▶ **Problem to solve**: With both ends included, repeat exactly the lines of the entries below from the one containing "thumb cmc: (431, 1002)" down to the one containing "pinky tip: (428, 1046)", and no others.
** Source data follows **
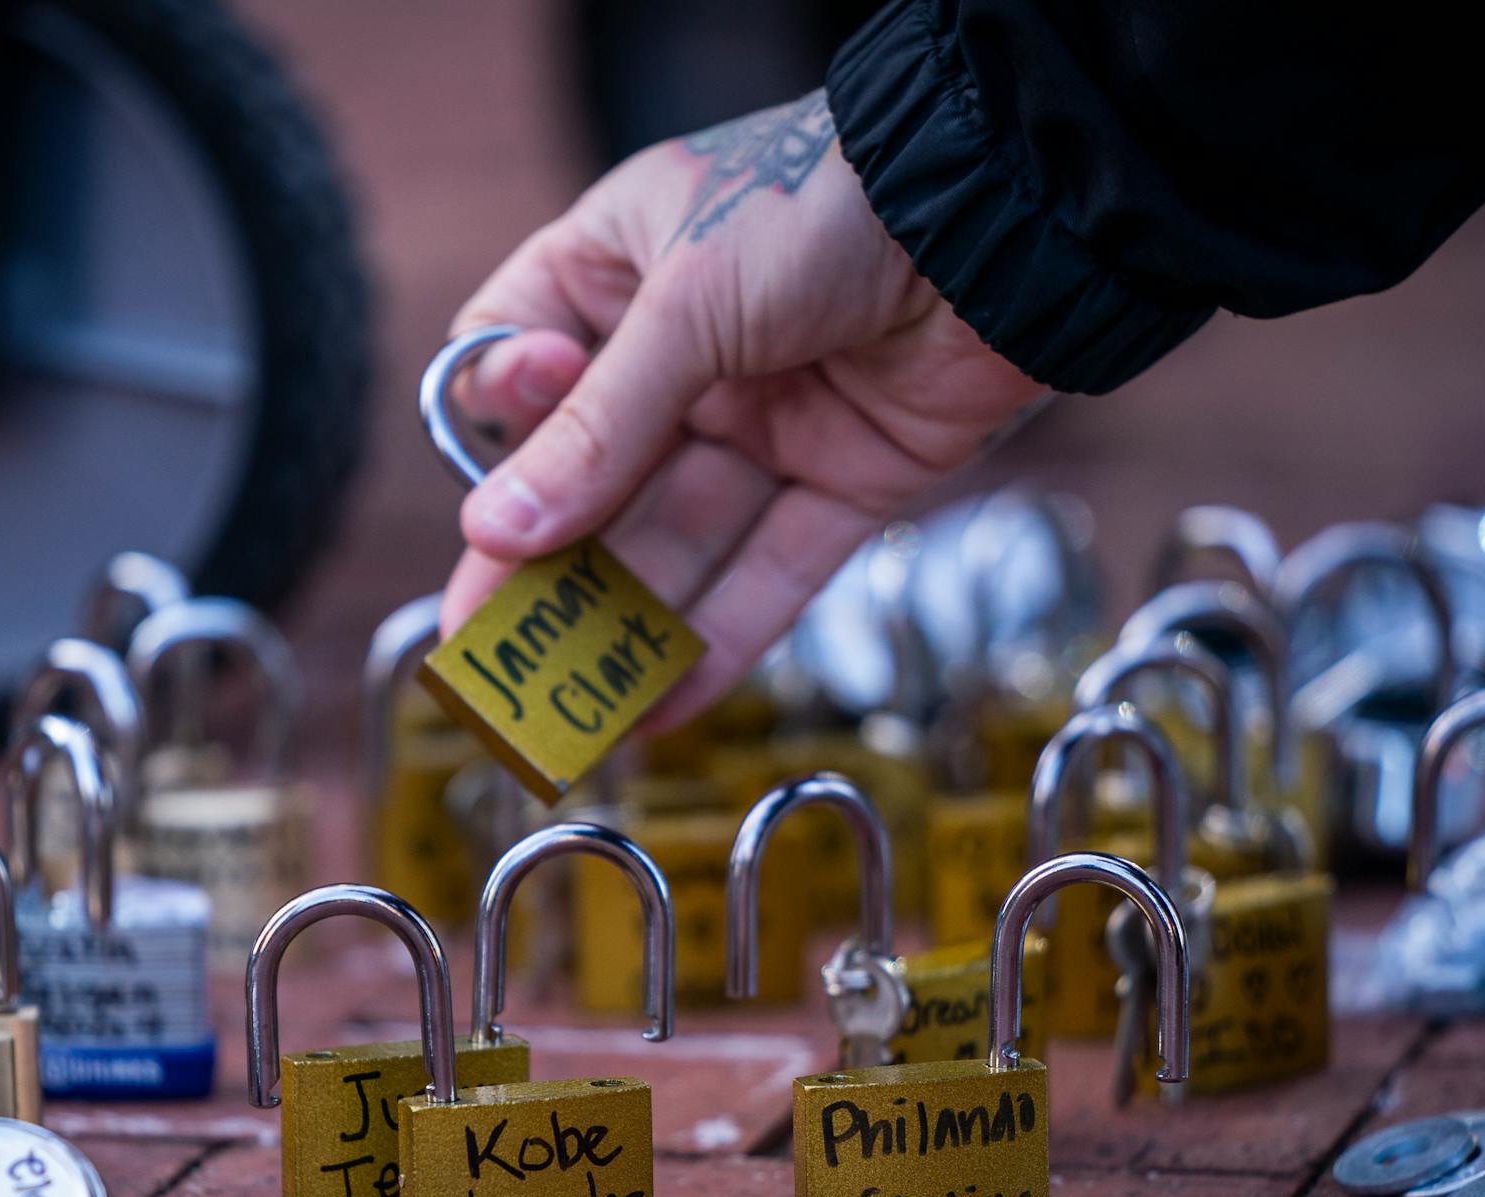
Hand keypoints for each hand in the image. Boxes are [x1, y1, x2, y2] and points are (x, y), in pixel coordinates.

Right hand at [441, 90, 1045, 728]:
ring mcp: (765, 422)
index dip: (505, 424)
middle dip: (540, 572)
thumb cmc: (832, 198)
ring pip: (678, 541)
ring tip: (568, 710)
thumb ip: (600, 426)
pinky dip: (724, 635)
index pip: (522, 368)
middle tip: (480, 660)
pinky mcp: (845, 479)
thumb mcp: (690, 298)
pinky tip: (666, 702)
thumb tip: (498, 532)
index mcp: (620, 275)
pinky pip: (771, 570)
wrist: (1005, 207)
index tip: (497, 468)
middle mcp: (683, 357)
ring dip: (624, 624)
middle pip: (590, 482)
** End of Source data **
** Source data follows **
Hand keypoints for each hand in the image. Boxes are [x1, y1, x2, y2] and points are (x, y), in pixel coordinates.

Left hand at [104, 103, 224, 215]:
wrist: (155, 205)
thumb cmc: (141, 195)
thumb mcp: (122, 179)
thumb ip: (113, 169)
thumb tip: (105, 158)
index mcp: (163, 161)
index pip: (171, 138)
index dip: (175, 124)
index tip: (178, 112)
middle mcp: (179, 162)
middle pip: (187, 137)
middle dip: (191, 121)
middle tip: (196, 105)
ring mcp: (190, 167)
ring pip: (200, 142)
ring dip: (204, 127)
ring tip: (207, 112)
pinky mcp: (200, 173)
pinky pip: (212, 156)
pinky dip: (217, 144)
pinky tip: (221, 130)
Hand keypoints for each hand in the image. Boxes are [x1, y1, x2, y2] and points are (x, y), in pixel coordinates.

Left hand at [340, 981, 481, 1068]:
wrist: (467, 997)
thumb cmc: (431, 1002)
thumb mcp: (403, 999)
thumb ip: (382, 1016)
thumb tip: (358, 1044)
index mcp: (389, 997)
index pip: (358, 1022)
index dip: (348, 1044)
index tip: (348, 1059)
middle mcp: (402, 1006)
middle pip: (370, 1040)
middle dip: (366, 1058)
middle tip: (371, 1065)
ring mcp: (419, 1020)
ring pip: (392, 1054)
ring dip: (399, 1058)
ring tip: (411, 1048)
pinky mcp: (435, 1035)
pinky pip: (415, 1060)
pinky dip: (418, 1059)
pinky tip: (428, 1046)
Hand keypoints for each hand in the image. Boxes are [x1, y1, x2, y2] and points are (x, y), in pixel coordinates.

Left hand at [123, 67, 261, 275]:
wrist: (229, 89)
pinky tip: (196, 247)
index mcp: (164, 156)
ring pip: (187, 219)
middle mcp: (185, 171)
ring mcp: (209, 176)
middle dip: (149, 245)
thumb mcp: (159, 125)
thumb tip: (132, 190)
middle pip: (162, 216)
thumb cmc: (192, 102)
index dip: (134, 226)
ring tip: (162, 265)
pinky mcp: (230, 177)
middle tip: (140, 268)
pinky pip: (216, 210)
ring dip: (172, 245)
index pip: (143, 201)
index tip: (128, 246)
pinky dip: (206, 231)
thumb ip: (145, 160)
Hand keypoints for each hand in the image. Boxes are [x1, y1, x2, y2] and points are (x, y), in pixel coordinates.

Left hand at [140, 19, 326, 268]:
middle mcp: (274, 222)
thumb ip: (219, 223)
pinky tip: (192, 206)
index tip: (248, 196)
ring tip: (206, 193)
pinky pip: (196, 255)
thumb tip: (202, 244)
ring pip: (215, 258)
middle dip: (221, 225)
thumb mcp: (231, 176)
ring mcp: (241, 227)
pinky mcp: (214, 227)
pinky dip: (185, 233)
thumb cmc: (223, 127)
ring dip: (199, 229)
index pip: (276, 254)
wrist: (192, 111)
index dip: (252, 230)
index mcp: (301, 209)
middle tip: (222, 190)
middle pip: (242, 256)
** End of Source data **
▶ **Solution**:
thumb cmc: (431, 1002)
thumb mcp: (403, 999)
thumb ip: (382, 1016)
thumb tip: (358, 1044)
index mcp: (389, 997)
index pip: (358, 1022)
index dip: (348, 1044)
index tip: (348, 1059)
middle mcp: (402, 1006)
middle pip: (370, 1040)
middle dip: (366, 1058)
middle tip: (371, 1065)
ring mcp: (419, 1020)
ring pip: (392, 1054)
ring dip: (399, 1058)
ring tip: (411, 1048)
pinky mcp: (435, 1035)
pinky pip: (415, 1060)
pinky dip: (418, 1059)
pinky tip: (428, 1046)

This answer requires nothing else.